Per la Suprema Corte la soluzione non può essere quella che, per semplificare, afferma la legittimazione passiva, sempre e comunque, del trustee dal momento che, almeno nelle ipotesi in cui i beneficiari hanno ricevuto l'attribuzione dei beni sono quest'ultimi ad aver beneficiato dell'arricchimento e dal momento che sono le disposizioni in loro favore a dover essere rese inefficaci.
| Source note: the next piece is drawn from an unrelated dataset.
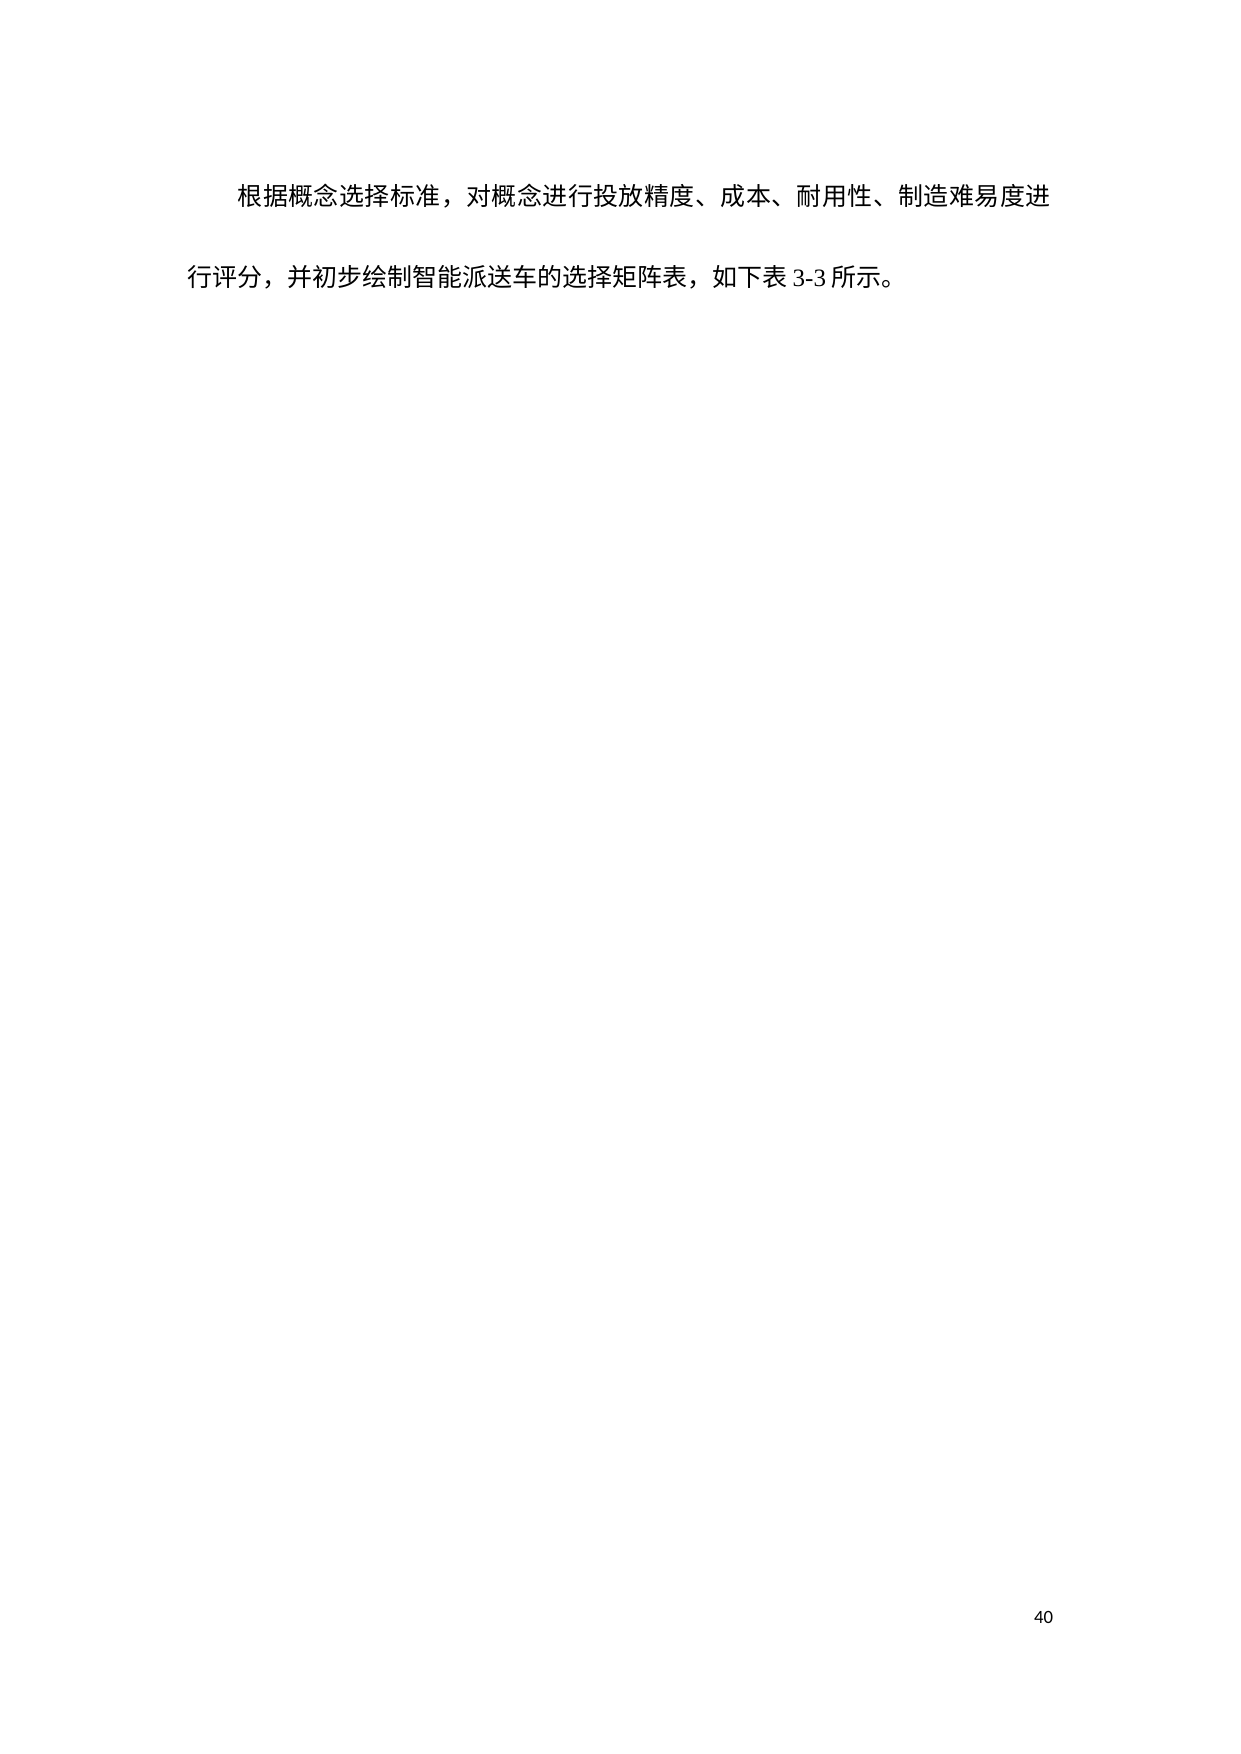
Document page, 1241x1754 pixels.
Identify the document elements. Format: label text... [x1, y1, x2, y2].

text 根据概念选择标准，对概念进行投放精度、成本、耐用性、制造难易度进行评分，并初步绘制智能派送车的选择矩阵表，如下表3-3所示。 [187, 162, 1053, 308]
Ne deriva che la risposta a chi sia il legittimato passivo deve tenere conto, in base ad un principio di ragionevolezza, della mutevolezza delle vicende suscettibili di verificazione così che esso dovrà essere individuato:

  1. nel beneficiario se il trustee abbia già provveduto ad eseguire il programma del disponente e ad aver esercitato i proprio potere discrezionale;
  2. nel trustee laddove il trust sia ancora in “fase di esecuzione” onde evitare che le difficoltà di individuazione del beneficiario rendano impossibile l'esercizio dell'azione di riduzione o nel caso di trust c.d. di scopo;
  3. nel beneficiario quando, pur essendo il trust ancora in esecuzione, sia comunque certa l'individuazione essendo differito soltanto il momento della concreta attribuzione del vantaggio al beneficiario (con l'avvertenza che il trustee partecipa al giudizio per renderne al medesimo opponibile l'esito).